§ DIRECTIONS
Find every line in the records below that holds the word "between" and copy it.

§ TASK DATA
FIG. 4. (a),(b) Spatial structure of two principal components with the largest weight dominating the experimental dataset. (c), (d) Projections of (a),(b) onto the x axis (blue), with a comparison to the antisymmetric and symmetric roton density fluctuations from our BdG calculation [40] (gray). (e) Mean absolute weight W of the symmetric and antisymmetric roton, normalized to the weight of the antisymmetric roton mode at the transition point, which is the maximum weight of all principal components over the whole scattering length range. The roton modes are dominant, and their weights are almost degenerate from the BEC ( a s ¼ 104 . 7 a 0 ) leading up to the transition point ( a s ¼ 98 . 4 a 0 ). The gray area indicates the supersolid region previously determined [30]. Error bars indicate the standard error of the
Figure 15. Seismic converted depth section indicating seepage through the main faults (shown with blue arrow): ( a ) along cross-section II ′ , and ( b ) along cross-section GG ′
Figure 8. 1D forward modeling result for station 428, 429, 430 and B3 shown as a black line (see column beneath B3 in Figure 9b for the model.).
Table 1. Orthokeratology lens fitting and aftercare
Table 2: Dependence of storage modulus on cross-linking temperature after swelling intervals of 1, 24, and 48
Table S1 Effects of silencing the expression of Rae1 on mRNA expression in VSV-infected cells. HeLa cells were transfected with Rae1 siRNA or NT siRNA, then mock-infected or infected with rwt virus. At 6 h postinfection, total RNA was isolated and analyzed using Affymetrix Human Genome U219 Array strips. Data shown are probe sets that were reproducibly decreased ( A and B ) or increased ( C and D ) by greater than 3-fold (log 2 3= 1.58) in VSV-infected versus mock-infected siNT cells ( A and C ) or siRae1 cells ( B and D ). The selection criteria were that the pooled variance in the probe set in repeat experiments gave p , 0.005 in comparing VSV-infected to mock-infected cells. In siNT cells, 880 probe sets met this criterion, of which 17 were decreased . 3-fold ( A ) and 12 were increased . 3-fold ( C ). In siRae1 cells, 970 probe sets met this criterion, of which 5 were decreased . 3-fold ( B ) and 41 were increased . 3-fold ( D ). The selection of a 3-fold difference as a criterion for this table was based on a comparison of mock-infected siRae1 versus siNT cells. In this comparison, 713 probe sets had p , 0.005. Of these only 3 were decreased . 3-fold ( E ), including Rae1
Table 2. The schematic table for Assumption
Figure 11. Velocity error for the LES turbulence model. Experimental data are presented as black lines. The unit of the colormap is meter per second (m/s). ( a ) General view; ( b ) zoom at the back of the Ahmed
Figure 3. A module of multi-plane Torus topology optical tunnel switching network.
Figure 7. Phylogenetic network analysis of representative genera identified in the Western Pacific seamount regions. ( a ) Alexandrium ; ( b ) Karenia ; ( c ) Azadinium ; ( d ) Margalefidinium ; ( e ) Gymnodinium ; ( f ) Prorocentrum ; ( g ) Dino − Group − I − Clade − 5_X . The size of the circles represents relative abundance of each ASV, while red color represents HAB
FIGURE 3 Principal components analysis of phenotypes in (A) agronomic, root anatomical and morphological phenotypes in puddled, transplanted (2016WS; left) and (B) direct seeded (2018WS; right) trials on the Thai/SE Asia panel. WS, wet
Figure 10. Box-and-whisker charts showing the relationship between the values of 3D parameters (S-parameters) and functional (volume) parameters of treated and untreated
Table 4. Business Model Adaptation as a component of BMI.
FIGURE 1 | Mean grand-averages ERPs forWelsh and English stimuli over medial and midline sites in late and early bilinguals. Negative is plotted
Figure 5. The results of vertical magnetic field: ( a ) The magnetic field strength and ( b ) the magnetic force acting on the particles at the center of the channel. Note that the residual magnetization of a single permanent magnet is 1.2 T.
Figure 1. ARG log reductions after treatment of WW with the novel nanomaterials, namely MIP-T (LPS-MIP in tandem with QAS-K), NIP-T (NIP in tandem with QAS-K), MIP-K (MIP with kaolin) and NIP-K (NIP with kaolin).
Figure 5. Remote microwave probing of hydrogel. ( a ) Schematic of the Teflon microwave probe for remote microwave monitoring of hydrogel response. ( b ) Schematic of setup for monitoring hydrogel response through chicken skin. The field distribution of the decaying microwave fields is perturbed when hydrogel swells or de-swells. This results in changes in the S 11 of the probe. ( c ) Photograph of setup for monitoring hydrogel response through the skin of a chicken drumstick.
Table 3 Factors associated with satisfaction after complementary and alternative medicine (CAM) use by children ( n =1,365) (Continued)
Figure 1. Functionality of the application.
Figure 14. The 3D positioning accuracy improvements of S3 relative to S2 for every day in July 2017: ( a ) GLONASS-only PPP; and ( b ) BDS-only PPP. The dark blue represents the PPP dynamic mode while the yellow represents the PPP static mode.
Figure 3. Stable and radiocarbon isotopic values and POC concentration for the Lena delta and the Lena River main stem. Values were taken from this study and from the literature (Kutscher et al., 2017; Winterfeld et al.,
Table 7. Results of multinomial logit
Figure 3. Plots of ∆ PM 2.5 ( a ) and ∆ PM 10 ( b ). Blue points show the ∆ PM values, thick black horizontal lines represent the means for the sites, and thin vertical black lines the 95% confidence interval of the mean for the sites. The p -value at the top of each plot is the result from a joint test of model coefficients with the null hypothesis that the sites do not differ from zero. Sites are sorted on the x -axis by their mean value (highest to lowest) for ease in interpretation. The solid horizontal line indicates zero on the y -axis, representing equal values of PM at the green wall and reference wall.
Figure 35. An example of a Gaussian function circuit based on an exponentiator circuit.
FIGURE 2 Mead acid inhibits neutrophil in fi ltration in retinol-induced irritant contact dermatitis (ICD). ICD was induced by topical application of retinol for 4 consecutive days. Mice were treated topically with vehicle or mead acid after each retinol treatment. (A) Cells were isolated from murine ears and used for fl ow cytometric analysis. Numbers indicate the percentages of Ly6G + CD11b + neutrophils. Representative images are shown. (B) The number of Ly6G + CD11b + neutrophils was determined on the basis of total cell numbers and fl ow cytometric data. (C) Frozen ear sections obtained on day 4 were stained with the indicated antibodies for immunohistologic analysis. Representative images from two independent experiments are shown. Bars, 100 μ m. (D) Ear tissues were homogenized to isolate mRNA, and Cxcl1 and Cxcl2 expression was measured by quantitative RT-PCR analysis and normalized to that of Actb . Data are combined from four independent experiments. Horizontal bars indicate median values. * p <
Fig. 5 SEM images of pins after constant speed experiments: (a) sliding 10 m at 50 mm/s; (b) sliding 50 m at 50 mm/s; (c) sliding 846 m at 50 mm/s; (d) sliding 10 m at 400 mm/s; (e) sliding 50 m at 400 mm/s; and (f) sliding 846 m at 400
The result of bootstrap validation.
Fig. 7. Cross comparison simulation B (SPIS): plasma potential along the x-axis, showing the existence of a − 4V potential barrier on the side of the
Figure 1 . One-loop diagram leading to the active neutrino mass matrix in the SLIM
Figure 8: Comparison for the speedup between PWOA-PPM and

§ REPLY
Figure 10. Box-and-whisker charts showing the relationship between the values of 3D parameters (S-parameters) and functional (volume) parameters of treated and untreated
Figure 8: Comparison for the speedup between PWOA-PPM and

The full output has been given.